== Фрагмент документа ==
================================

К книге
Это мой мирСтраница 11
22%
Страница 11
11

Пожалуй, и сейчас я не мог бы ответить, что побудило Н. М. Радина вовлечь меня в столь заманчивое во всех смыслах путешествие. А сколько было для меня привлекательного в этих гастролях, не говоря уже об общении с такими партнерами, как Е. М. Шатрова и Н. М. Радин. Разве можно было не гордиться — я не просто возвращался в Харьков, я ехал туда как партнер блестящих артистов.

Мне была поручена роль юноши в пьесе «Золотая осень» Ж. Кайяве и Р. де Флёра. Комедийный жанр труден. Работать на одних подмостках с таким крупнейшим комедийным артистом, каким был Радин,— значило пройти университетский курс.

Великое слово «стимул» на актерских трассах — это начало начал. Я получил объемистую тетрадь, в которой была моя роль. По поручению Николая Мариусовича моей подготовкой должен был заняться А. М. Незнамов — его все дружески называли Мусей. Муся, собственно, должен был начать ориентировать меня в пространстве и времени спектакля, но как же он был удивлен, когда я на первую встречу пришел с полным знанием роли, да не только своей, но и партнеров. Между прочим, в те времена в этом не было ничего удивительного. Это сейчас мы избаловались и от репетиции до репетиции не заглядываем в святцы. С профессиональной точки зрения этот нововведенный метод равносилен дилетантской игре на рояле по слуху.

Вооруженный первыми полезными советами, я был передан в мастерские руки Николая Мариусовича. Естественно, я робел вблизи этого великолепного артиста. Он говорил так просто, что я часто попадал в тупик от его реплик, сказанных так естественно, будто они обращены не к образу, а лично ко мне.

Наконец, я увидел на родных стенах афиши, где значилось: «при участии Н. М. Радина и Е. М. Шатровой», а пониже и помельче — мое имя. Я был горд. Было чем повеличаться перед знакомыми и друзьями — участниками кружковских спектаклей и гимназическими товарищами. В родном Харькове тогда еще обитало много непотерявшихся знакомых.

================================

== Учебный материал ==

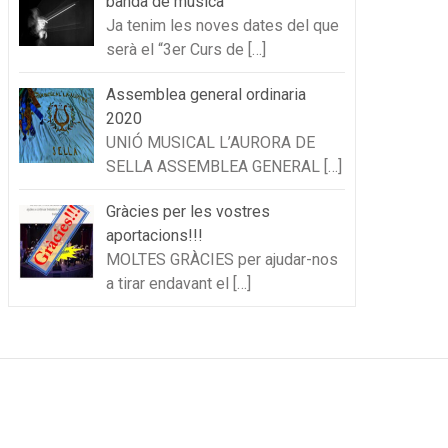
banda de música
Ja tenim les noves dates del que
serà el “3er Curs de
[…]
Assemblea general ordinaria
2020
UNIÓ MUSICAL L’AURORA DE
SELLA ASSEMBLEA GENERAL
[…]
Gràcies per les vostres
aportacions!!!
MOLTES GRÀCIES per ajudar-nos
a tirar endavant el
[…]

================================

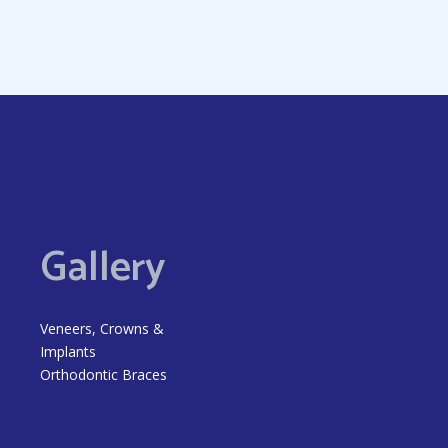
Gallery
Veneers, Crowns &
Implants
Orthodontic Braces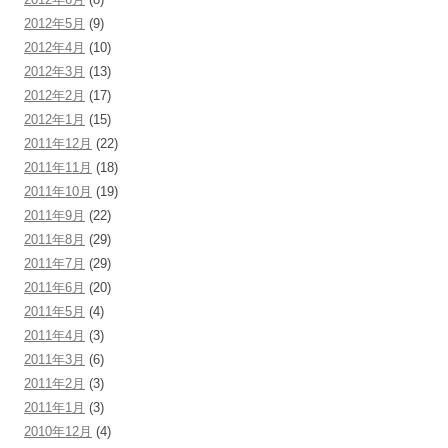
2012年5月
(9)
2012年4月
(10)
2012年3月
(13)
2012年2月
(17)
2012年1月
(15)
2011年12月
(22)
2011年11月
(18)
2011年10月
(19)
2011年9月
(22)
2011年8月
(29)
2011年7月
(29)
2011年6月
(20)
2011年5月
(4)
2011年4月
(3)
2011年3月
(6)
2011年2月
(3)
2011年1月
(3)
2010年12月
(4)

================================

== Задание ==
Продолжите фрагмент воспоминаний о гастролях в Харькове с Н. М. Радиным, начав сразу после его последнего предложения.

== Ответ к заданию ==
Актерская «корь» проявляется разными симптомами. Прежде всего она сказывается в особом внимании к своей внешности; как-то особенно «артистически» заламывается шляпа, на лице ярко выписывается гримаса уверенного снисхождения к окружающим, отрабатывается мерная походка «усталого гения».

В эти первые мои гастроли все шло как по-писаному. Был жаркий день. Мы только что закончили репетицию «Золотой осени». Через главный подъезд вышли на залитую солнцем Театральную площадь. И остановились. Перед глазами возвышался памятник Гоголю, чуть дальше блестели на циферблате стрелки часов немецкой кирки.

Мы стояли на площади. Рядом с элегантным Николаем Мариусовичем стоял я и чувствовал себя на седьмом небе. Под ногами у меня клубились облака, я был в желтых туфлях, брюках «пино» и синем пиджаке, на голове шляпа с загнутыми полями.

— Леля, ты иди домой, я вслед за тобой,— обратился он к Шатровой, а затем ко мне: — Зайдемте в подвальчик, выпьем по стаканчику каберне. Я вам разрешаю. (Кстати, Николай Мариусович никогда не обращался на «ты» к своим ученикам.)

Мы — я просто на крыльях — спустились в маленький подвальчик. Каберне утолило жажду и как будто умерило жару. Неожиданно к нашему столу подошел человек в синей небрежно расстегнутой косоворотке. Лицо его было воспалено, а нос с синим оттенком обличительно подтверждал пристрастие к спиртным напиткам.

— Коля, неужели не узнал? Черт! — с повышенной драматизацией спросил обладатель синей рубахи и такого же носа.

Николай Мариусович был спокоен.

— Не признаюсь, пока не узнаешь, — продолжал неизвестный, — ну, вспомни… Одесса.

— Алеша!

— Узнал,— торжествующе провозгласил раскрытый «инкогнито» и, не дожидаясь приглашения, подсел к столу.

Мне никогда не случалось раньше сидеть с бокалом вина в обществе старших, а хотелось — это импонировало. (Легкая сыпь в начальной стадии кори.)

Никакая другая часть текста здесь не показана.